Table 45. Effect Size for Data on Global Assessment (more...)

Table 45. Effect Size for Data on Global Assessment from Lombardi, Wiltse, Reynolds et al., 1985

Patient Group	Global Assessment					Effect Size (Hedges' d)	Confidence Limits
	Excellent	Good	Fair	Poor	Failure
Laminectomy n = 20	6	10	1	3	0	−0.586 p = 0.066	−1.211 0.040
Laminectomy plus fusion n = 21	11	8	0	1	1

The number of patients in the fair, poor, and failure groups were combined into a single group in order to perform this analysis.

Fitzgerald and Newman (1976) conducted a retrospective examination of patients given a rigid brace as conservative treatment (29 patients) and a variety of decompressive surgical methods. Patients with less severe symptoms (no indication of nerve root compression) were placed in the conservative treatment group. The differences in methods within the surgery group and the differences in patient characteristics between groups prevent any meaningful comparison of treatment outcomes. Therefore, this study cannot be used in our analysis of surgical procedures (Fitzgerald and Newman, 1976).

Rosenberg (1976) retrospectively reported on patients receiving partial laminectomy (11 patients) and standard wide laminectomy (15 patients). The lack of a specifically defined global outcome scale and the lack of specific pretreatment patient characteristics to judge the effect of treatment prevent any meaningful comparison of treatment outcomes. Therefore, this study cannot be used in our analysis of surgical procedures (Rosenberg, 1976).

Summary

Taken as reported, the results of the randomized controlled trials of Thomsen et al. (Thomsen, Christensen, Eiskjaer et al., 1997) and Fischgrund et al. (Fischgrund, Mackay, Herkowitz et al., 1997) would seem to suggest that instrumentation in addition to fusion does not improve surgical outcomes among patients with spondylolisthesis. However, both trials likely had too few patients (and, therefore, insufficient statistical power) to render any definitive conclusion.

Herkowitz and Kurz (1991) provide evidence that fusion is beneficial compared to decompressive surgery alone in these patients.
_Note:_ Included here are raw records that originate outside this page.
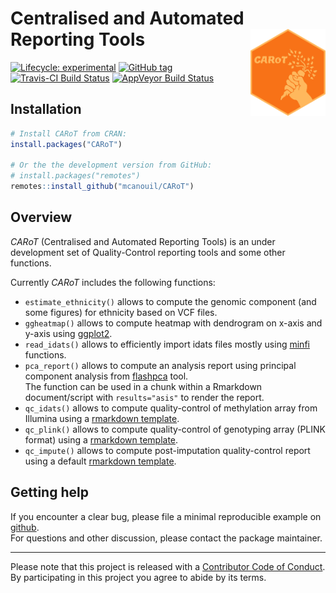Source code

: 
<!-- README.md is generated from README.Rmd. Please edit that file -->

# Centralised and Automated Reporting Tools <img src="man/figures/carot_hex.png" align="right" width="120" />

<!-- badges: start -->

[![Lifecycle:
experimental](https://img.shields.io/badge/lifecycle-experimental-orange.svg)](https://www.tidyverse.org/lifecycle/#experimental)
[![GitHub
tag](https://img.shields.io/github/tag/mcanouil/CARoT.svg?label=%22latest%20tag%22)](https://github.com/mcanouil/CARoT)
[![Travis-CI Build
Status](https://travis-ci.org/mcanouil/CARoT.svg?branch=master)](https://travis-ci.org/mcanouil/CARoT)
[![AppVeyor Build
Status](https://ci.appveyor.com/api/projects/status/github/mcanouil/CARoT?branch=master&svg=true)](https://ci.appveyor.com/project/mcanouil/CARoT)
<!--[![Coverage Status (codecov)](https://codecov.io/gh/mcanouil/CARoT/branch/master/graph/badge.svg)](https://codecov.io/gh/mcanouil/CARoT) -->
<!--[![CRAN_Status_Badge](http://www.r-pkg.org/badges/version-ago/CARoT)](https://cran.r-project.org/package=CARoT) -->
<!--[![cran checks_worst](https://cranchecks.info/badges/worst/CARoT)](https://cran.r-project.org/web/checks/check_results_CARoT.html) -->
<!--[![CRAN_Download_total](http://cranlogs.r-pkg.org/badges/grand-total/CARoT)](https://cran.r-project.org/package=CARoT) -->
<!--[![CII Best Practices](https://bestpractices.coreinfrastructure.org/projects/2719/badge)](https://bestpractices.coreinfrastructure.org/projects/2719) -->
<!--[![cran checks_summary](https://cranchecks.info/badges/summary/CARoT)](https://cran.r-project.org/web/checks/check_results_CARoT.html) -->
<!--[![CRAN_Download_month](http://cranlogs.r-pkg.org/badges/CARoT?color=brightgreen)](https://cran.r-project.org/package=CARoT) -->
<!--[![Coverage Status (coveralls)](https://coveralls.io/repos/github/mcanouil/CARoT/badge.svg?branch=master)](https://coveralls.io/github/mcanouil/CARoT?branch=master) -->
<!-- badges: end -->

## Installation

``` r
# Install CARoT from CRAN:
install.packages("CARoT")

# Or the the development version from GitHub:
# install.packages("remotes")
remotes::install_github("mcanouil/CARoT")
```

## Overview

*CARoT* (Centralised and Automated Reporting Tools) is an under
development set of Quality-Control reporting tools and some other
functions.

Currently *CARoT* includes the following functions:

  - `estimate_ethnicity()` allows to compute the genomic component (and
    some figures) for ethnicity based on VCF files.
  - `ggheatmap()` allows to compute heatmap with dendrogram on x-axis
    and y-axis using [ggplot2](https://ggplot2.tidyverse.org/).
  - `read_idats()` allows to efficiently import idats files mostly using
    [minfi](https://doi.org/doi:10.18129/B9.bioc.minfi) functions.
  - `pca_report()` allows to compute an analysis report using principal
    component analysis from
    [flashpca](https://github.com/gabraham/flashpca) tool.  
    The function can be used in a chunk within a Rmarkdown
    document/script with `results="asis"` to render the report.
  - `qc_idats()` allows to compute quality-control of methylation array
    from Illumina using a [rmarkdown
    template](inst/rmarkdown/qc_idats.Rmd).
  - `qc_plink()` allows to compute quality-control of genotyping array
    (PLINK format) using a [rmarkdown
    template](inst/rmarkdown/qc_plink.Rmd).
  - `qc_impute()` allows to compute post-imputation quality-control
    report using a default [rmarkdown
    template](inst/rmarkdown/qc_impute.Rmd).

## Getting help

If you encounter a clear bug, please file a minimal reproducible example
on [github](https://github.com/mcanouil/CARoT/issues).  
For questions and other discussion, please contact the package
maintainer.

-----

Please note that this project is released with a [Contributor Code of
Conduct](.github/CODE_OF_CONDUCT.md).  
By participating in this project you agree to abide by its terms.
The other RCTs had flaws in design or reporting that made their results of questionable value.

Drawing conclusions from just one or two trials is, however, problematic. This is because such conclusions have a rather high potential to be influenced by publication bias (the potential that trials with negative findings are not published) or the "file drawer" problem (the tendency of investigators to not report findings that are not statistically significant). Until data from larger and well-designed randomized controlled trials are available, reliable conclusions are not possible.